田野战场上。
魔息轰然砸落铠甲表面,炸裂出大片暗红碎光,冲击波向两侧疯狂撕扯,将沈白身后的泥土犁出两道焦痕,碎石与断草卷上半空又簌簌落下。
沈白立在原地,身形纹丝不动,像一截钉入大地的铁桩。
五秒后,魔息枯竭。
裂空魔蝠喉部残存的暗红余烬尚未散尽,它看到毫发无伤的沈白,残翼惊惶地张开,试图后撤拉开距离。
沈白没有给它机会,危机远不止一处,必须速战速决。
他在意识中默念:「进化点加持,200点。」
一股温热从胸腔炸开,沿着经脉灌遍四肢百骸,境界在一息之间从二阶一重层层攀升至二阶三重。
灵力暴涨的瞬间,他踏出一步——脚下土地龟裂,身形如弓弦弹射,燃血术与灵锋术同时运转,戟尖自下而上斜挑,淡金色灵力裹着锋刃,在魔蝠胸前撕开一道深可见骨的豁口。
裂空魔蝠嘶鸣着振翅攀升,他再度踏出一步,借力腾空,战戟高举,淡金色灵力沿龙纹汇聚,与身周暗红的血铠交相辉映。
战戟落下。
魔蝠的身体骤然僵直,一道细线从头颅贯穿而下,随即两半身躯从空中坠落,黑血洒落田野。
沈白落地,确认裂空魔蝠已经死亡,却没有立刻离开。
他看向倒下的四人,左手一挥,四缕金光同时从掌心散出,分别没入方岩、孙尘、李阳、李修命的身体。
金光入体的瞬间,光芒扩散,覆盖全身,又缓缓敛入皮肤之下。
那是进化点的万物本源之力,虽不能直接治愈伤势,但可以提升万物的本源状态,加速生命自身的恢复过程。
倒在地上的方岩呼吸骤然变稳,他翻了个身,撑着地面站起来,吐出一口浊血,胸口那种被压碎的重压感缓缓消散。
他站稳之后没有看自己的伤,目光越过沈白,落在孟兴身上。
那个十九岁的少年躺在十几米外的泥地里,嘴角还留着一丝几乎看不出来的弧度。
方岩走向沈白,嘴唇翕动,声音沙哑得像从碎石缝里挤出来的:「先知……对不起。我没能护住他。」
沈白站在两步外,血铠正在从肩头一片一片退去,露出下面的作战服。他看着方岩,目光没有责怪。
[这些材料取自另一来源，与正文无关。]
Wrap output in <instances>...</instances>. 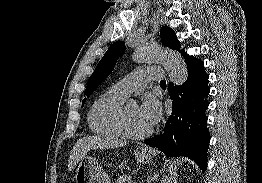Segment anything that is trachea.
Returning <instances> with one entry per match:
<instances>
[{
	"mask_svg": "<svg viewBox=\"0 0 262 183\" xmlns=\"http://www.w3.org/2000/svg\"><path fill=\"white\" fill-rule=\"evenodd\" d=\"M160 85H166V82L164 80L160 81Z\"/></svg>",
	"mask_w": 262,
	"mask_h": 183,
	"instance_id": "trachea-1",
	"label": "trachea"
}]
</instances>
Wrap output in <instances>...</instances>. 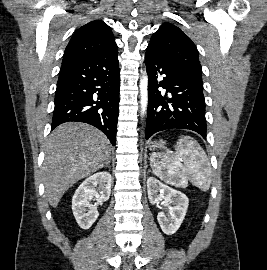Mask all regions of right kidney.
<instances>
[{
  "mask_svg": "<svg viewBox=\"0 0 267 270\" xmlns=\"http://www.w3.org/2000/svg\"><path fill=\"white\" fill-rule=\"evenodd\" d=\"M111 183V174L103 171L89 176L76 190L72 198V211L82 229H89L98 218L97 206L109 199ZM93 197L96 200L94 205L90 204Z\"/></svg>",
  "mask_w": 267,
  "mask_h": 270,
  "instance_id": "right-kidney-1",
  "label": "right kidney"
}]
</instances>
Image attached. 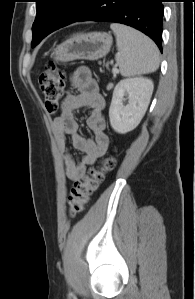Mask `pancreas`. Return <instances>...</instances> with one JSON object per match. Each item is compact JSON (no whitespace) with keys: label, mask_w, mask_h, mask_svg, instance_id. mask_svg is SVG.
<instances>
[{"label":"pancreas","mask_w":195,"mask_h":299,"mask_svg":"<svg viewBox=\"0 0 195 299\" xmlns=\"http://www.w3.org/2000/svg\"><path fill=\"white\" fill-rule=\"evenodd\" d=\"M112 87H113V84L109 83L108 86H107V89H111Z\"/></svg>","instance_id":"pancreas-1"}]
</instances>
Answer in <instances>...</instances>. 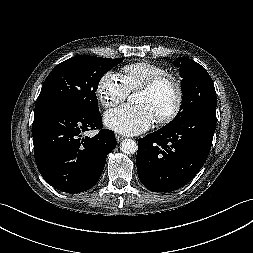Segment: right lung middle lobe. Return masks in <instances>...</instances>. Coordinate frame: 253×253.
<instances>
[{"label":"right lung middle lobe","instance_id":"1","mask_svg":"<svg viewBox=\"0 0 253 253\" xmlns=\"http://www.w3.org/2000/svg\"><path fill=\"white\" fill-rule=\"evenodd\" d=\"M123 59L79 55L58 64L43 83L35 112L43 108H63L87 115L98 112L95 92L99 81Z\"/></svg>","mask_w":253,"mask_h":253}]
</instances>
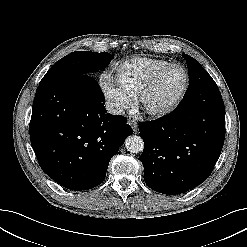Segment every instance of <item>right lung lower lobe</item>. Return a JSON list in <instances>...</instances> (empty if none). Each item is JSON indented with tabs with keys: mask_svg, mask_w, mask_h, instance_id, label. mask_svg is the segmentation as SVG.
I'll return each instance as SVG.
<instances>
[{
	"mask_svg": "<svg viewBox=\"0 0 247 247\" xmlns=\"http://www.w3.org/2000/svg\"><path fill=\"white\" fill-rule=\"evenodd\" d=\"M104 95L90 75L63 73L42 79L36 90L30 140L42 170L65 188L98 186L110 159L132 128L107 113Z\"/></svg>",
	"mask_w": 247,
	"mask_h": 247,
	"instance_id": "1",
	"label": "right lung lower lobe"
}]
</instances>
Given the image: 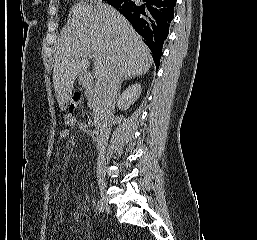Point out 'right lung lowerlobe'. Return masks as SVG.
I'll return each instance as SVG.
<instances>
[{
  "label": "right lung lower lobe",
  "mask_w": 257,
  "mask_h": 240,
  "mask_svg": "<svg viewBox=\"0 0 257 240\" xmlns=\"http://www.w3.org/2000/svg\"><path fill=\"white\" fill-rule=\"evenodd\" d=\"M177 0H113L109 2L133 25L152 52L156 69L168 36Z\"/></svg>",
  "instance_id": "right-lung-lower-lobe-1"
}]
</instances>
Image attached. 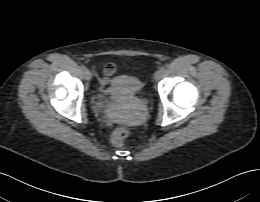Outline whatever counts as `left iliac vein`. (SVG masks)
<instances>
[{"mask_svg": "<svg viewBox=\"0 0 260 202\" xmlns=\"http://www.w3.org/2000/svg\"><path fill=\"white\" fill-rule=\"evenodd\" d=\"M162 77V72L160 70L156 71L155 74H154V79L156 81L160 80Z\"/></svg>", "mask_w": 260, "mask_h": 202, "instance_id": "4c4485c4", "label": "left iliac vein"}]
</instances>
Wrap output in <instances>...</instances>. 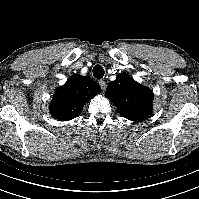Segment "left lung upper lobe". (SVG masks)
I'll use <instances>...</instances> for the list:
<instances>
[{
  "label": "left lung upper lobe",
  "mask_w": 199,
  "mask_h": 199,
  "mask_svg": "<svg viewBox=\"0 0 199 199\" xmlns=\"http://www.w3.org/2000/svg\"><path fill=\"white\" fill-rule=\"evenodd\" d=\"M105 96L116 105L121 116L131 121H142L152 112V91L127 74L118 75L108 85Z\"/></svg>",
  "instance_id": "obj_1"
}]
</instances>
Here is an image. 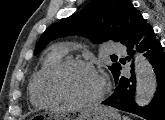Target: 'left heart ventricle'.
Wrapping results in <instances>:
<instances>
[{
  "mask_svg": "<svg viewBox=\"0 0 165 120\" xmlns=\"http://www.w3.org/2000/svg\"><path fill=\"white\" fill-rule=\"evenodd\" d=\"M62 86L64 91L73 98L89 99L100 93L102 80L90 69L74 67L63 76Z\"/></svg>",
  "mask_w": 165,
  "mask_h": 120,
  "instance_id": "left-heart-ventricle-1",
  "label": "left heart ventricle"
}]
</instances>
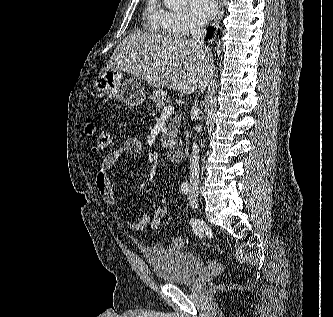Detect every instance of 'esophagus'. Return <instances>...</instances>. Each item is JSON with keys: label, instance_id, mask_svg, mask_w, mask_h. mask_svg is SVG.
Returning a JSON list of instances; mask_svg holds the SVG:
<instances>
[{"label": "esophagus", "instance_id": "esophagus-1", "mask_svg": "<svg viewBox=\"0 0 333 317\" xmlns=\"http://www.w3.org/2000/svg\"><path fill=\"white\" fill-rule=\"evenodd\" d=\"M223 13H224V4L222 2V0H220V3H219V14L217 15V17L215 18L214 20V24H217L218 21L221 19V17L223 16Z\"/></svg>", "mask_w": 333, "mask_h": 317}]
</instances>
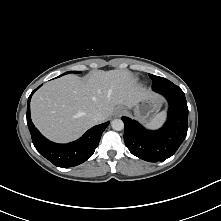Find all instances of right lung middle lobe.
<instances>
[{"label":"right lung middle lobe","instance_id":"right-lung-middle-lobe-1","mask_svg":"<svg viewBox=\"0 0 221 221\" xmlns=\"http://www.w3.org/2000/svg\"><path fill=\"white\" fill-rule=\"evenodd\" d=\"M67 73H72V71L66 72V73H64L63 75H65V74H67ZM73 73H78V72H77V71H73Z\"/></svg>","mask_w":221,"mask_h":221}]
</instances>
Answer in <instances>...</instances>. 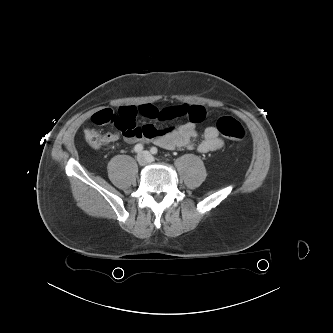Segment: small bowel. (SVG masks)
<instances>
[{
    "instance_id": "obj_1",
    "label": "small bowel",
    "mask_w": 333,
    "mask_h": 333,
    "mask_svg": "<svg viewBox=\"0 0 333 333\" xmlns=\"http://www.w3.org/2000/svg\"><path fill=\"white\" fill-rule=\"evenodd\" d=\"M141 116L164 123H170L178 119L185 122L175 127H157L154 124L137 126L133 130L121 131L124 139L129 143L152 142L161 148L173 149H192L197 148L200 153H209L220 150L224 146V141L219 135L216 127H207L200 136L196 129V124L202 122L206 117V110L199 105L184 104L176 107L157 109L153 105L145 104L134 107ZM116 133H107L108 143L118 139Z\"/></svg>"
}]
</instances>
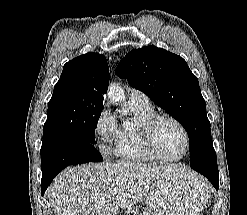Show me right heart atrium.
Returning <instances> with one entry per match:
<instances>
[{"label":"right heart atrium","instance_id":"obj_1","mask_svg":"<svg viewBox=\"0 0 247 215\" xmlns=\"http://www.w3.org/2000/svg\"><path fill=\"white\" fill-rule=\"evenodd\" d=\"M94 133L102 154L110 155L113 152V144L118 138L119 127L115 117L106 107L102 108L96 117Z\"/></svg>","mask_w":247,"mask_h":215}]
</instances>
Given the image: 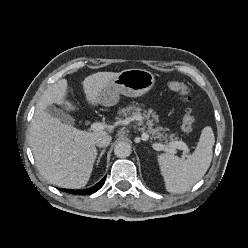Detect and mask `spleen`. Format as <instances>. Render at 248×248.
Wrapping results in <instances>:
<instances>
[{"label": "spleen", "mask_w": 248, "mask_h": 248, "mask_svg": "<svg viewBox=\"0 0 248 248\" xmlns=\"http://www.w3.org/2000/svg\"><path fill=\"white\" fill-rule=\"evenodd\" d=\"M215 138L210 126L202 130L195 151L187 159L171 154L158 156V164L170 193H184L195 185L206 173L212 161Z\"/></svg>", "instance_id": "3e777b00"}]
</instances>
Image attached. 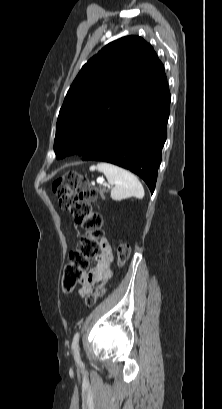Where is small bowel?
Masks as SVG:
<instances>
[{
  "mask_svg": "<svg viewBox=\"0 0 222 409\" xmlns=\"http://www.w3.org/2000/svg\"><path fill=\"white\" fill-rule=\"evenodd\" d=\"M101 255L96 263L88 272L82 273L81 287L78 294L81 297H87L93 293L96 287H103L113 278L111 264L114 260L112 246L106 238L100 241Z\"/></svg>",
  "mask_w": 222,
  "mask_h": 409,
  "instance_id": "small-bowel-1",
  "label": "small bowel"
}]
</instances>
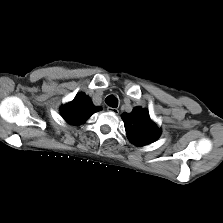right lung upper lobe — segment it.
<instances>
[{
	"label": "right lung upper lobe",
	"instance_id": "right-lung-upper-lobe-1",
	"mask_svg": "<svg viewBox=\"0 0 223 223\" xmlns=\"http://www.w3.org/2000/svg\"><path fill=\"white\" fill-rule=\"evenodd\" d=\"M99 110L100 108L95 107L88 96L81 93L73 101L64 105L61 108V113L68 123L79 125Z\"/></svg>",
	"mask_w": 223,
	"mask_h": 223
}]
</instances>
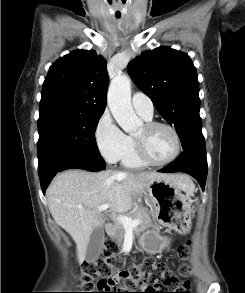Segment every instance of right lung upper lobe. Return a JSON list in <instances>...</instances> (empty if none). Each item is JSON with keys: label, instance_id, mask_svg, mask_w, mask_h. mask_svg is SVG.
Masks as SVG:
<instances>
[{"label": "right lung upper lobe", "instance_id": "cb5924a9", "mask_svg": "<svg viewBox=\"0 0 245 293\" xmlns=\"http://www.w3.org/2000/svg\"><path fill=\"white\" fill-rule=\"evenodd\" d=\"M106 65L94 51L76 50L60 58L43 83L40 112L102 114L108 87Z\"/></svg>", "mask_w": 245, "mask_h": 293}]
</instances>
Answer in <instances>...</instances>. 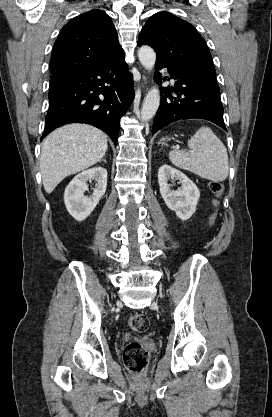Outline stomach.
I'll list each match as a JSON object with an SVG mask.
<instances>
[{
	"mask_svg": "<svg viewBox=\"0 0 272 417\" xmlns=\"http://www.w3.org/2000/svg\"><path fill=\"white\" fill-rule=\"evenodd\" d=\"M165 140H166V139H165V138H163L161 141H162V142H164ZM159 143H161V142H159Z\"/></svg>",
	"mask_w": 272,
	"mask_h": 417,
	"instance_id": "1",
	"label": "stomach"
}]
</instances>
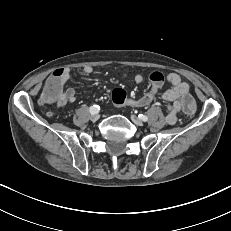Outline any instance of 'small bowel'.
Instances as JSON below:
<instances>
[{
	"label": "small bowel",
	"instance_id": "obj_1",
	"mask_svg": "<svg viewBox=\"0 0 231 231\" xmlns=\"http://www.w3.org/2000/svg\"><path fill=\"white\" fill-rule=\"evenodd\" d=\"M64 72V77L59 82L60 90L57 100L55 101L57 106L62 107L66 103H72L76 101L77 94L73 88H68L64 90V86L70 78L71 69L70 68H60ZM81 71L84 74H92L93 68L91 66H84L81 68ZM123 77L126 78L127 74H123ZM149 80L151 82V89L143 94L138 98H130L127 99L126 104L133 106V107H145L148 106L154 99L155 95L157 94L158 90L162 87L164 83V77L159 72H154L150 75ZM134 81L137 84H144L146 78L142 74H137L134 76ZM166 81L169 84V88L163 92L162 99L166 103L167 108V115L166 121L168 124L172 125L175 124L177 121V115L180 111H183L179 107V96L182 93L189 94V85L188 83L181 80V77L174 72L169 73L166 76Z\"/></svg>",
	"mask_w": 231,
	"mask_h": 231
}]
</instances>
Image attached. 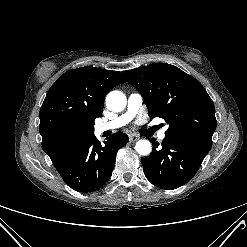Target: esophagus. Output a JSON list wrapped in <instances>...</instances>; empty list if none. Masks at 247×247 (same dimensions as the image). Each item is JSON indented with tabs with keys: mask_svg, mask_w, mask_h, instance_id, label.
<instances>
[{
	"mask_svg": "<svg viewBox=\"0 0 247 247\" xmlns=\"http://www.w3.org/2000/svg\"><path fill=\"white\" fill-rule=\"evenodd\" d=\"M137 140H139V136L134 135V134L129 135V141L130 142H136Z\"/></svg>",
	"mask_w": 247,
	"mask_h": 247,
	"instance_id": "1",
	"label": "esophagus"
}]
</instances>
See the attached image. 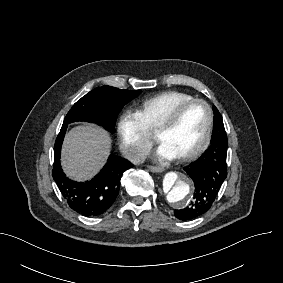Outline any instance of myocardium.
<instances>
[{"mask_svg": "<svg viewBox=\"0 0 283 283\" xmlns=\"http://www.w3.org/2000/svg\"><path fill=\"white\" fill-rule=\"evenodd\" d=\"M195 103L202 104L205 107L207 111V126H206V130H205V133L203 135L201 142L193 150L177 157L181 161H188L192 158H195L200 153H202L208 146L210 139H211L212 128H213V123H214V112H213L211 105L207 101L203 99H199V98H192L190 100L181 102L173 106L166 115H162L160 117L158 126L154 130L155 140L157 143L160 144V138H159L160 134L163 131L171 129L175 125L179 117L182 115V113L190 105L195 104Z\"/></svg>", "mask_w": 283, "mask_h": 283, "instance_id": "obj_1", "label": "myocardium"}]
</instances>
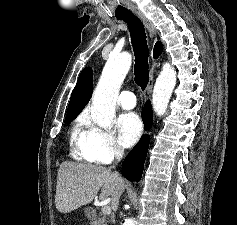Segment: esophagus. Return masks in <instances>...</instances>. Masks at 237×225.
I'll list each match as a JSON object with an SVG mask.
<instances>
[{
  "mask_svg": "<svg viewBox=\"0 0 237 225\" xmlns=\"http://www.w3.org/2000/svg\"><path fill=\"white\" fill-rule=\"evenodd\" d=\"M133 13L142 21L144 26L147 28V30L149 32L150 39H151V43L153 45L158 39V33H157V30H156L155 26L153 25L152 21L150 19H148L145 16V14L138 9H134ZM155 65H156L155 60H152V64H151V68H150V81H149V84L147 87L148 93L151 92L152 87H153V74H154ZM144 101H146V99ZM146 133L149 134L150 132L147 131Z\"/></svg>",
  "mask_w": 237,
  "mask_h": 225,
  "instance_id": "1",
  "label": "esophagus"
}]
</instances>
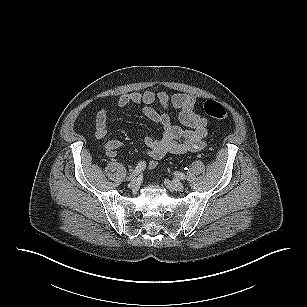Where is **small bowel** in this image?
Here are the masks:
<instances>
[{"instance_id": "obj_1", "label": "small bowel", "mask_w": 307, "mask_h": 307, "mask_svg": "<svg viewBox=\"0 0 307 307\" xmlns=\"http://www.w3.org/2000/svg\"><path fill=\"white\" fill-rule=\"evenodd\" d=\"M155 102H158L163 108L177 109L179 120L186 128L182 129L173 124L167 113L153 107ZM131 104L142 105L147 118L158 124L162 130L159 137L147 136L145 138V144L148 147L147 155L150 159L149 167H154L167 154L192 153L204 148V139L208 134L210 121L196 113L194 97L184 93L170 95L165 91L151 90L126 93L119 97L120 107ZM107 121V110H99L95 117V137L99 140L106 138L108 134ZM103 147L106 156L113 157L123 147V143L117 139H110L104 142Z\"/></svg>"}]
</instances>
「你已经做的很好了,这不是你的错。」他说,「站在这里,我们都做好了牺牲的准备。守住裂隙,就是我们站在这里的意义。」
声音不大,但在夜风里很清晰。
沈白转过头扫了一眼,在李阳和李修命身上停留了一瞬,确认所有人的生命体征恢复平稳。
他没有再停留,对着方岩说了一句:「剩下的交给你了。」
方岩没有说话,只是重重地点了点头。
脚下淡金色的光纹再次铺展,他的身形收束成一道细线,转瞬消失在夜空中。
远处,李修命撑着地面慢慢坐起来,道袍上的血迹已经干透,身体的麻木感正在缓缓消退。
他望向沈白消失的方向,夜空中还残留着一线极淡的金色光晕。
今夜种种恍如梦境——那头魔物的强大远超他们四人合力所能撼动,而那个人从现身到结束,不过数分钟,便将那怪物斩作两段。
他想起余光中看到的那一幕。
战戟高举的瞬间,金色灵力与暗红血铠交叠辉映,那人立在半空,既像神祇降临,又像修罗临世。
师父说得没错,人外有人,天外有天。
在他旁边,李阳也站了起来,左臂垂在身侧。
进化点的金光虽然加速了伤势的愈合,但断开的骨骼不会自己归位,他右手托住左臂肘部,等待战后再处理。